Во-первых, положение большинства дворян было еще не таково, чтобы особенно им дорожить. Тяготы службы резко возросли (если ранее рядовой дворянин практически всю жизнь проводил в своем поместье, призываясь только в случае походов и реально служил в среднем не более двух-трех месяцев в году, то с созданием регулярной армии служба неизбежно приобрела ежедневный характер, так что теперь он мог попасть в свое имение лишь увечным или в глубокой старости), при том, что 80-90% дворян тогда всю жизнь служили нижними чинами, а не офицерами (когда после указа 1736 г. появилась возможность выйти после 25 лет службы в отставку, даже относительно молодые и беднейшие дворяне предпочитали собственноручно пахать землю, а не служить в армии). Поэтому многие стремились уклониться от службы вплоть до перехода в податное состояние – записи в однодворцы (при ревизии 1719 г. часть переходила в подушный оклад добровольно). И позже часть дворян записывались в другие сословия, в частности в купечество.

Во-вторых, политика власти была объективно противоречива. С одной стороны, очень много делалось для поднятия престижа государственной службы, на базе которой, собственно, и основывался статус дворянина как члена высшего сословия, с другой - представления о несовместимости дворянского статуса с рядом занятий, несмотря на пример ряда европейских стран, в это время не поощрялись. Петром не только не ставилась цель обособления дворянского сословия как чисто служилого элемента, но, напротив, оно поощрялось к развитию торговли и промышленности, а указом о единонаследии младшие сыновья дворян прямо подталкивались к переходу в другие сословия: «Когда кто из кадетов дворянских фамилий захочет идти в чин купеческий, или какое знатное художество, также за сорок лет в белые священники, то тем не ставить ни в какое бесчестие им и их фамилиям ни словесно, ни письменно».

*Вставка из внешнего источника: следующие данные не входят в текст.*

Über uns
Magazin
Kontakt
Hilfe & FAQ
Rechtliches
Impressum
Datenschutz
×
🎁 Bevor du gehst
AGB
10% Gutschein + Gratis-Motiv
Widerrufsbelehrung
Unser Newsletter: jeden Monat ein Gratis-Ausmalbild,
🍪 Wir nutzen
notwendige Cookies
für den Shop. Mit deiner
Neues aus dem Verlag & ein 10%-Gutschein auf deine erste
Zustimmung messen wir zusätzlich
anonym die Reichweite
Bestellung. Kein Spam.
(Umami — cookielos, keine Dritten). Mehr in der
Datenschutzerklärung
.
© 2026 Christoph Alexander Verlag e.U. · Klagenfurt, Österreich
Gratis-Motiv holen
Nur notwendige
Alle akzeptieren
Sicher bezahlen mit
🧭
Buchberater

Наконец, дворянство тогда не имело прав, резко выделяющих его из остального населения, прежде всего того основного, которое определяло его положение в дальнейшем – исключительного права владения населенными имениями. Лишь в 1746 г. покупать такие имения и владеть ими было запрещено купцам и мещанам, а еще позже этого права лишились еще сохранявшие его однодворцы и фабриканты. Поэтому лишь после «вольности» 1762 г. и приобретения прав корпоративного представительства сословная идеология могла сформироваться в полной мере.

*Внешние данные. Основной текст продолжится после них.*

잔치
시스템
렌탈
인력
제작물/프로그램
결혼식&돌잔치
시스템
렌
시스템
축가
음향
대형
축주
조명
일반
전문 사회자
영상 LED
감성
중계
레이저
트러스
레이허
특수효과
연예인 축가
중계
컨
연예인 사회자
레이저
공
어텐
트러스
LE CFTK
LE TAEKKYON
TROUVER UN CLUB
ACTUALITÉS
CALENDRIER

В течение же жизни одного поколения, без устойчивого существования слоя на протяжении хотя бы нескольких десятилетий и передачи соответствующих представлений потомству подлинное корпоративное самосознание едва ли представимо. Так что не надо набрасывать на современные реалии почерпнутые из истории представления о сословно-корпоративных группах и их идеологии, хотя бы сами современники и желали каким-то из них уподобиться.